Most of these products, apart from ULIPs are focussed on return on capital than the return of capital. They thus do not generate enough returns. Like any other investment product, one should evaluate the returns on the product, and compare them with other options before making the decision to invest.

  1. Long-term commitments:

These products come with long-term financial commitments, both in form of minimum years of premium payment, as well as minimum years you need to stay invested. If you aren’t aware of these commitments before you buy the product, and you decide to drop off in the middle of the plan, you attract significant deductions and loss of investment in the product.



As you can see the problem is not with the construct of the savings products sold by insurance companies nor is it about mixing insurance and investment. It is about buying the wrong product that does not match your needs.
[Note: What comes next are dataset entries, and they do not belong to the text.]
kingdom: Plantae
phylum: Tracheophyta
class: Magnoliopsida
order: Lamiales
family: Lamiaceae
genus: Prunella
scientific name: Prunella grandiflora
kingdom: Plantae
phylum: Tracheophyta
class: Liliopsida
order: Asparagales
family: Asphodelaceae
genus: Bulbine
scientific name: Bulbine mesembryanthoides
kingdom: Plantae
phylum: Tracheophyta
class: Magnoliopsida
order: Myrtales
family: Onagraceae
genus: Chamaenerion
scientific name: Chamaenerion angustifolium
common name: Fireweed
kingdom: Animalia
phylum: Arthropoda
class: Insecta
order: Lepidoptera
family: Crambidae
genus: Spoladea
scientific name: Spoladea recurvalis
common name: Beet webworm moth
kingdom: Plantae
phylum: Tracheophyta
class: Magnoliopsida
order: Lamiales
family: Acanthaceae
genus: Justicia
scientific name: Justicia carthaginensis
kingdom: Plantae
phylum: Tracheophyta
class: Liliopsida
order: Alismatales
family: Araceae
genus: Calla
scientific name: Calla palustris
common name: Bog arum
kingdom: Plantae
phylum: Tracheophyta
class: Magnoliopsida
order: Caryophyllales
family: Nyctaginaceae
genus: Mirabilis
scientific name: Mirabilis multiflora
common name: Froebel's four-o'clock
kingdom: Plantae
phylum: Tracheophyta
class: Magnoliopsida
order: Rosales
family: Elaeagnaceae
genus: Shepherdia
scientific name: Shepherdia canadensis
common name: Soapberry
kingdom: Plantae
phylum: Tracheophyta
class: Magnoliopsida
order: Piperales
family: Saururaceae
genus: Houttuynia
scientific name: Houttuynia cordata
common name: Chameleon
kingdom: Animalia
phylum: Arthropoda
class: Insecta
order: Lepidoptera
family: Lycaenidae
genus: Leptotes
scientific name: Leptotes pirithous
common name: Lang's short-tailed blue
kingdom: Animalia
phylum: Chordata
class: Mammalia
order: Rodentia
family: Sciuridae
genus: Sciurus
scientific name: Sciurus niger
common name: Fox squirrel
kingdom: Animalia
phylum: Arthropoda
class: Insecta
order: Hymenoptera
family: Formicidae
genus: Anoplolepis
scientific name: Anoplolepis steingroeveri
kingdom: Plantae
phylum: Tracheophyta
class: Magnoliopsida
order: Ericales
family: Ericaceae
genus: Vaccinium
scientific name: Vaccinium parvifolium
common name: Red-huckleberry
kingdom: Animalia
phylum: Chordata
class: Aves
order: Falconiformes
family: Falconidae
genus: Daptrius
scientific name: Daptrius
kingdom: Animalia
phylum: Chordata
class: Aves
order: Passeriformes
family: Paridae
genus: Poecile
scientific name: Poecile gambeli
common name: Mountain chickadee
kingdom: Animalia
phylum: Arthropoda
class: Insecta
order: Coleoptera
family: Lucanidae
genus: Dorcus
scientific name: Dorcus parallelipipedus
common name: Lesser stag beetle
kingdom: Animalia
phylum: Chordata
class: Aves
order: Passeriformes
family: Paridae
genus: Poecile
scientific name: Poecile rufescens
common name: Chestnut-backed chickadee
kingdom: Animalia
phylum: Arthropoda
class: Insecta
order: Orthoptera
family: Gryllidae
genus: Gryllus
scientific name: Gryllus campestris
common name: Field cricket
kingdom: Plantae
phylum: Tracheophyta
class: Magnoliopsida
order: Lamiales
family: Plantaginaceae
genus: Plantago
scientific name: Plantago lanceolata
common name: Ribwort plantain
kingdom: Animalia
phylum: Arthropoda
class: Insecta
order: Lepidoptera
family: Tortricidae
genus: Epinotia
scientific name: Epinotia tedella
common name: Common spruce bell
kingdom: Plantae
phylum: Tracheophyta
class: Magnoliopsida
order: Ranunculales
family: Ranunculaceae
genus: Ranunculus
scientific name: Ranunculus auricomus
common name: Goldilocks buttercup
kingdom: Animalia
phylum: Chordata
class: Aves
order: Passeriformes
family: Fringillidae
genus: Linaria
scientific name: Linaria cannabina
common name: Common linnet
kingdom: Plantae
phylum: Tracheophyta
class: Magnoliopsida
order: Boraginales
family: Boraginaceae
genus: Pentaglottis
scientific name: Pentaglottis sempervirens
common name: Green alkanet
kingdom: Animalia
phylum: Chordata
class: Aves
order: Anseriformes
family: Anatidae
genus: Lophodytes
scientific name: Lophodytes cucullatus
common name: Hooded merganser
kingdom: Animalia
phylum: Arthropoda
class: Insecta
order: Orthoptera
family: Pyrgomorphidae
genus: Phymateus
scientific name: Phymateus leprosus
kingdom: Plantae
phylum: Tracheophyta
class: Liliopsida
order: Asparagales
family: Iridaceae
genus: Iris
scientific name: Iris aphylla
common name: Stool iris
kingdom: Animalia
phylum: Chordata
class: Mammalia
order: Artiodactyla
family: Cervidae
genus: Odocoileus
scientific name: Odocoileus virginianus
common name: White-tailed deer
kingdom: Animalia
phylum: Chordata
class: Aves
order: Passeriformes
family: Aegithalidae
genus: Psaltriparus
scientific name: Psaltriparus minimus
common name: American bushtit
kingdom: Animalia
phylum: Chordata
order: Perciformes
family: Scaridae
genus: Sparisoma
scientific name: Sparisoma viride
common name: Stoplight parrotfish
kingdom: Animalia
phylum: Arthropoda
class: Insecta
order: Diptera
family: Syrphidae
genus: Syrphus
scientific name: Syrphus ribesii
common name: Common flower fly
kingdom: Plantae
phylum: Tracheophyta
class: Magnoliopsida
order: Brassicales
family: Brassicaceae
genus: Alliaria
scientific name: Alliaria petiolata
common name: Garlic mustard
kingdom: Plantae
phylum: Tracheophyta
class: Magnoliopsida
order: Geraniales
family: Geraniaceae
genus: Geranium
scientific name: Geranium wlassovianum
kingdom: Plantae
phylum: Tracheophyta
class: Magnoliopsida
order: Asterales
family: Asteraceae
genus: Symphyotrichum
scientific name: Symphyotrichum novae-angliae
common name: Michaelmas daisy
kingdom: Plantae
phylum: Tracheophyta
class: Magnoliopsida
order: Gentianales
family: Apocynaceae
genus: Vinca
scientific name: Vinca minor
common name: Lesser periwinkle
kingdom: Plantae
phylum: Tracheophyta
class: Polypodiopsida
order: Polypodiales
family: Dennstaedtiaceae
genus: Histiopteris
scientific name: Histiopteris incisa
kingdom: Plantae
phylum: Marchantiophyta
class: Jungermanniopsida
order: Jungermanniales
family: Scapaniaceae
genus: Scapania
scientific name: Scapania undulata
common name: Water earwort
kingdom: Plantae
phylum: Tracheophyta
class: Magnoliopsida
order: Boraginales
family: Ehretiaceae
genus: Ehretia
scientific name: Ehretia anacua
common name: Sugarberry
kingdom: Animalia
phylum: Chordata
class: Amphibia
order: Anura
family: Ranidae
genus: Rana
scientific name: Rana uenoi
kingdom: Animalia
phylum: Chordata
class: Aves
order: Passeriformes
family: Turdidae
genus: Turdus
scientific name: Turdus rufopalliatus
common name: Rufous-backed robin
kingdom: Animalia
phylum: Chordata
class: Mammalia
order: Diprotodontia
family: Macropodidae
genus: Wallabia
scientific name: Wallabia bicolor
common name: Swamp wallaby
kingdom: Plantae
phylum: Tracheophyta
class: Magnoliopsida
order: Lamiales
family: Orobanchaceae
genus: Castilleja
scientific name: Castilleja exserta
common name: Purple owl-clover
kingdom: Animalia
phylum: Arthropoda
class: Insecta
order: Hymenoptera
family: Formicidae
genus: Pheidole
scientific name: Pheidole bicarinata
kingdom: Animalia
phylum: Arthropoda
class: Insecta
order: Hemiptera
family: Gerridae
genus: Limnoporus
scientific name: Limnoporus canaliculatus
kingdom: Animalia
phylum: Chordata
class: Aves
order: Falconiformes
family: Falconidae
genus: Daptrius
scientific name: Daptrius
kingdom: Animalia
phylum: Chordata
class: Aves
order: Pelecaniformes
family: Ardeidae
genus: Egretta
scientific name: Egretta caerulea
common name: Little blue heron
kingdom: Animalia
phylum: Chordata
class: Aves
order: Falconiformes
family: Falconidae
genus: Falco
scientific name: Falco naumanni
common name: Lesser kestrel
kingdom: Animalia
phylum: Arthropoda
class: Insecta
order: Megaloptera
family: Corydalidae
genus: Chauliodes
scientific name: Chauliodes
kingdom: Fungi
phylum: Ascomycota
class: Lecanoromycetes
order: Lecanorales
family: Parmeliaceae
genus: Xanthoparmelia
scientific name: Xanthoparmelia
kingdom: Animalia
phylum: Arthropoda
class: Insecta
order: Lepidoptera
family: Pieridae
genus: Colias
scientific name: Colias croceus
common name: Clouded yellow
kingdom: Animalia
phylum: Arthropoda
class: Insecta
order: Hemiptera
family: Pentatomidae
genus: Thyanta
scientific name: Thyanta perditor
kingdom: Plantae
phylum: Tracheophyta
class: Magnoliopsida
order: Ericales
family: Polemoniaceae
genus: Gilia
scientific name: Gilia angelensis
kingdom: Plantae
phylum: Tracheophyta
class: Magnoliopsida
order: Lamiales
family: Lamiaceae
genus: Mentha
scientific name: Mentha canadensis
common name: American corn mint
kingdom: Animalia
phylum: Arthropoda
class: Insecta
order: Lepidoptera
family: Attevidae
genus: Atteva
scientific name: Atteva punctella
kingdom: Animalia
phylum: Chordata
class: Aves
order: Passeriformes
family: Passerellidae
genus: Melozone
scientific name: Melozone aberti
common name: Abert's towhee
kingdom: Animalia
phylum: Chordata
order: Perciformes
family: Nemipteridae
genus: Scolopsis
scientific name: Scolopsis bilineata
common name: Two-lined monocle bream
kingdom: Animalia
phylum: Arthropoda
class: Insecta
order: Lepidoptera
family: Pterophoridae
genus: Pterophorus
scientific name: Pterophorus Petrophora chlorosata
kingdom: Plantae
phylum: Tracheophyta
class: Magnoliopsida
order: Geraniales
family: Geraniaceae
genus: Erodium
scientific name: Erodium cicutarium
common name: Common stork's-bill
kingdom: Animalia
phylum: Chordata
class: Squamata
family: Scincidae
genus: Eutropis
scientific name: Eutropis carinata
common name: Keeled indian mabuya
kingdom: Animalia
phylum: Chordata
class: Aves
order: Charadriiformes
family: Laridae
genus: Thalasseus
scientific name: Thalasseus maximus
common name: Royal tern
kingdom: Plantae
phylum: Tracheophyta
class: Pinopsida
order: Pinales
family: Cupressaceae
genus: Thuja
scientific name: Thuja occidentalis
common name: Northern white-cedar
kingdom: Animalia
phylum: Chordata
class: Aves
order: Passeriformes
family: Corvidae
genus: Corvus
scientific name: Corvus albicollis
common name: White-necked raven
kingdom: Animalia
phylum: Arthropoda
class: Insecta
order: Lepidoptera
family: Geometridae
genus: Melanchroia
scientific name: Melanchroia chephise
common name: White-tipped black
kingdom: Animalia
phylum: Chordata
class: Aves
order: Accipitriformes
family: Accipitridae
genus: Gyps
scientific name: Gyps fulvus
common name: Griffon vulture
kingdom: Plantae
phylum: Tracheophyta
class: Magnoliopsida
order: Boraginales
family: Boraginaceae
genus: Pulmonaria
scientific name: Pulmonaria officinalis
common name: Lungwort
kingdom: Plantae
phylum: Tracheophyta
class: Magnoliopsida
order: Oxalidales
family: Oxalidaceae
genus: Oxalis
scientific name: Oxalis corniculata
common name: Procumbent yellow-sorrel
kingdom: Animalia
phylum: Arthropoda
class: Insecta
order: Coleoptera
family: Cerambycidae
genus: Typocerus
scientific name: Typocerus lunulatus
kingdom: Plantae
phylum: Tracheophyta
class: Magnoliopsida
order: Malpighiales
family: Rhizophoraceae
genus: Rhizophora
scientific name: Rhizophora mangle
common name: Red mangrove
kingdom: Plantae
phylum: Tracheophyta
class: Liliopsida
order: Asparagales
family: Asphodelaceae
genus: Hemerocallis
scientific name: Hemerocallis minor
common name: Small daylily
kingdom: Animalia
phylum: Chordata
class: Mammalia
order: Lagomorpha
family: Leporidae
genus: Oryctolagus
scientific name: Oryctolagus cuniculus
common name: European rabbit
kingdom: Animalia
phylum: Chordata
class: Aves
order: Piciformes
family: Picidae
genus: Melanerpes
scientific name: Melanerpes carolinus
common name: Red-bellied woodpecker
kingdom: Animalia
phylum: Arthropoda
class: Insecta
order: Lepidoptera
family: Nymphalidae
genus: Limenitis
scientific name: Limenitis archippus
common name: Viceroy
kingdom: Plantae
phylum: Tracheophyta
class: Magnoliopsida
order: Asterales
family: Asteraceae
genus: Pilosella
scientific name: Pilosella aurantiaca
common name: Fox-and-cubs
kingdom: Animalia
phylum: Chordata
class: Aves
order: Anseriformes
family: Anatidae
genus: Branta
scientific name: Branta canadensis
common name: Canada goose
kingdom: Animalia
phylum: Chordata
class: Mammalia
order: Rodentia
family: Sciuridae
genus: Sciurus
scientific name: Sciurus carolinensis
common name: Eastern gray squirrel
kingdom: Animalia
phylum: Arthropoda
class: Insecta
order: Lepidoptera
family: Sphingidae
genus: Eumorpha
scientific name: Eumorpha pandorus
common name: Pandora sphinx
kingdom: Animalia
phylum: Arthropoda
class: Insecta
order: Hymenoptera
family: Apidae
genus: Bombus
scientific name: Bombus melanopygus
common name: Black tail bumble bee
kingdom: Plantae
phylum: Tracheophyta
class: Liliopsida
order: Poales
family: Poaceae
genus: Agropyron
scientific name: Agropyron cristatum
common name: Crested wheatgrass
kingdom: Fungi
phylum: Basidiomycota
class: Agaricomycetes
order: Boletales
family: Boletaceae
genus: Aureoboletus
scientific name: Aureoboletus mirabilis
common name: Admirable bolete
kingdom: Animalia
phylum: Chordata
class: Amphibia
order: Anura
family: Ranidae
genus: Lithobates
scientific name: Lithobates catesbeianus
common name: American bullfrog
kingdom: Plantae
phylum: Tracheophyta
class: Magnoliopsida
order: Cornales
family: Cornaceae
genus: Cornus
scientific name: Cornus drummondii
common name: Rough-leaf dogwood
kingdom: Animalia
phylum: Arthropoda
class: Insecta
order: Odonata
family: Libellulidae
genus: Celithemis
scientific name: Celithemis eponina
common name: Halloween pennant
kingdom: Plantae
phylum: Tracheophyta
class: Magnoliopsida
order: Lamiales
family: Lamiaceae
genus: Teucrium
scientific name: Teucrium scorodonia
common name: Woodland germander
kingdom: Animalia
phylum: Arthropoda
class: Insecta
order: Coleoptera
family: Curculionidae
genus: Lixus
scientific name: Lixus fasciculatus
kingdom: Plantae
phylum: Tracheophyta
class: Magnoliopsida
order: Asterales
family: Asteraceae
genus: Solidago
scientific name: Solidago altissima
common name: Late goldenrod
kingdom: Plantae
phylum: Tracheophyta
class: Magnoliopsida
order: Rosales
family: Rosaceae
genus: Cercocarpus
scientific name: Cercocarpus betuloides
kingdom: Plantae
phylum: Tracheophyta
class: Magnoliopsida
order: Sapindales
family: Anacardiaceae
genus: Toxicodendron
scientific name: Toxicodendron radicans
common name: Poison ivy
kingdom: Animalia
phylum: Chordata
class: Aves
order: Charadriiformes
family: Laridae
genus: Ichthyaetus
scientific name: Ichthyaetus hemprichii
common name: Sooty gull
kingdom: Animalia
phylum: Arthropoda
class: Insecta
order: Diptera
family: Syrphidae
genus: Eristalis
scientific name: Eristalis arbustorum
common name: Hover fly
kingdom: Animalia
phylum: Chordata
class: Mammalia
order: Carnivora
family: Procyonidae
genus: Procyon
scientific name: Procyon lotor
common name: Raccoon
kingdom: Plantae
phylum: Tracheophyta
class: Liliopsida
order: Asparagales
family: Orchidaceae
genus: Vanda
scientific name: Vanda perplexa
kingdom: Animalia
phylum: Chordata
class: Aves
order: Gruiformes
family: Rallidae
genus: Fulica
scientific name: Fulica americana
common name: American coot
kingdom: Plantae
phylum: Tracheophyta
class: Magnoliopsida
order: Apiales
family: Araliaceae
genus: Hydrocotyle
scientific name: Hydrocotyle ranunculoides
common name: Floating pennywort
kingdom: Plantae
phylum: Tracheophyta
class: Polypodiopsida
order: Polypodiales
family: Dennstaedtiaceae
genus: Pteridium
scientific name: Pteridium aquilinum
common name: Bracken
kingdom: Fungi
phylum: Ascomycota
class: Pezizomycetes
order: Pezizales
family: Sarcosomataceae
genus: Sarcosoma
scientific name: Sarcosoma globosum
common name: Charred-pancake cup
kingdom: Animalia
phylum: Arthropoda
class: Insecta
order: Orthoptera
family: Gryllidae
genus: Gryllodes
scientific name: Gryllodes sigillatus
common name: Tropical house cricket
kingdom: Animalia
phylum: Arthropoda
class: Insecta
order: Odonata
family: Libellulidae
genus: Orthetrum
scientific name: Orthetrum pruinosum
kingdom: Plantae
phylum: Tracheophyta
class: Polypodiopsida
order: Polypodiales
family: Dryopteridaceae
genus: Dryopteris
For instance, Buying a wrong investment product that promises the highest returns looks good, but if it does not match the needs of the customer - for instance, this customer had a low-risk appetite, and didn’t want to risk the capital for earning aggressive returns, then the product is a wrong/unsuitable investment for this customer.

The only thing that you must do is cut the noise around you and focus on articulating, evaluating, measuring your financial needs and requirements, and defining your constraints (in the form of, say, risk appetite etc.).

Once you have clarity of what you want - you can simply read through the product, and its key terms and conditions and see if it matches your needs.

A product that many may generalize is bad, but matches your needs is a good product for you. A product that many may generalize is good, but does not match your needs is a bad product for you.